The History of Hanami might be much longer than you thought: long before Emperor Saga held the first cherry blossom viewing party in 812, the flowers were revered in Japan as representing a goddess. Japan’s oldest historical record, the Kojiki—which dates from the 700s—describes a beautiful mythical goddess that was the guardian deity of Mount Fuji.
The word ‘sakura’ itself appeared in the Nara Period (710-794) and is contained in Japan’s oldest existing collection of poetry, the Manyoshu.
‘Sa‘ was written as the word ‘god’ (神), and particularly referred to the god of rice paddies. ‘Kura‘ represented a pedestal used to honor a god with offerings of food and sake. When cherry blossoms bloomed, it was a sign that the god had come down from the mountains and it was time to plant rice.
© Photo by Hiroshige
One Hundred Famous Views of Edo, Kiyomizu Hall and Shinobazu Pond at Ueno (上野清水堂不忍ノ池)
Japanese Culture Blossoms
At this time, hanami (which literally means looking at flowers) was done in the Chinese tradition with the viewing of plum (ume, 梅) blossoms. One hundred years into the Heian Period (794-1185), Japan ended the practice of sending envoys to China to study its culture and technologies, opening the way for Japan to foster its own culture and set the premises of the history of hanami.

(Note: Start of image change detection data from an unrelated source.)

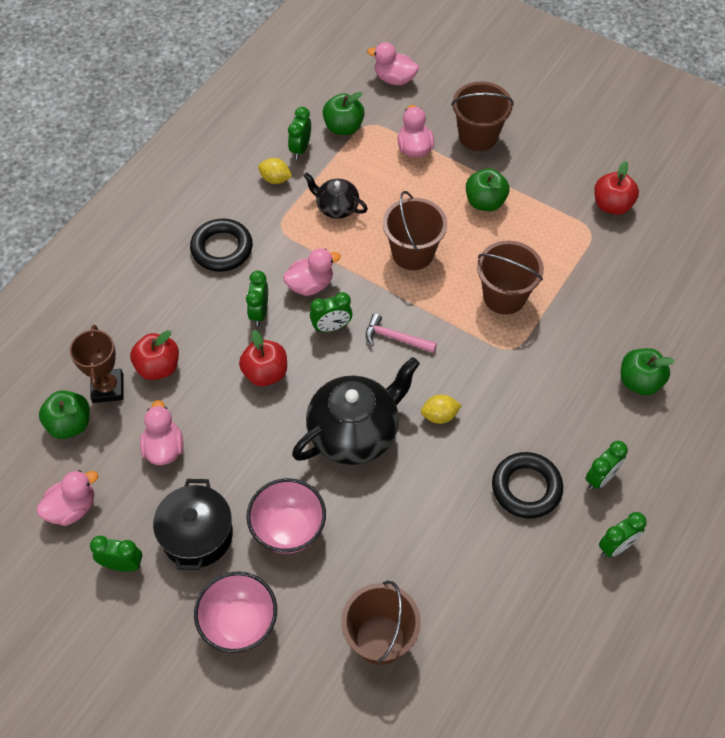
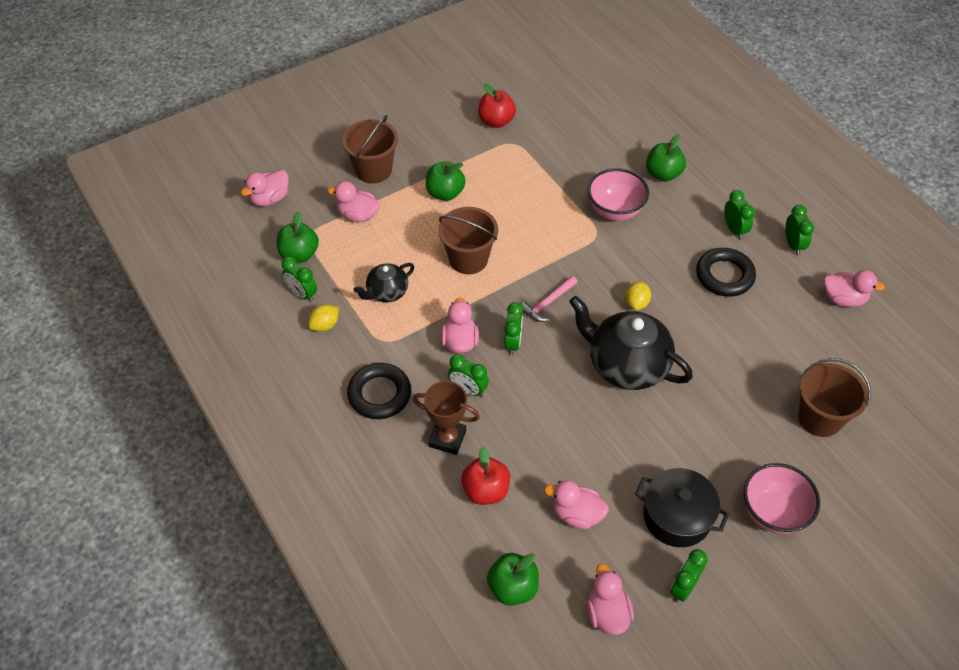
camera: 65 degrees left, 5 degrees down
(108, 388) = (488, 541): brown trophy -> brown trophy (447, 438)
(265, 373) = (535, 408): red apple -> none
(288, 529) = (698, 445): pink bowl -> pink bowl (615, 211)
(355, 432) = (626, 365): black teapot -> black teapot turned 45 degrees counterclockwise
(504, 296) = (545, 218): brown bucket -> none
(565, 623) = (843, 299): none -> pink duck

Emperor Saga held the first sakura-viewing party, complete with food, music and poetry writing, after being struck by the beauty of a particular cherry tree at Jishu Shrine, which is currently part of the Kiyomizu Temple complex. From 831, it became a regular event at the imperial court and cherry blossom hanami spread among the aristocratic class—the Tale of Genji includes such a scene.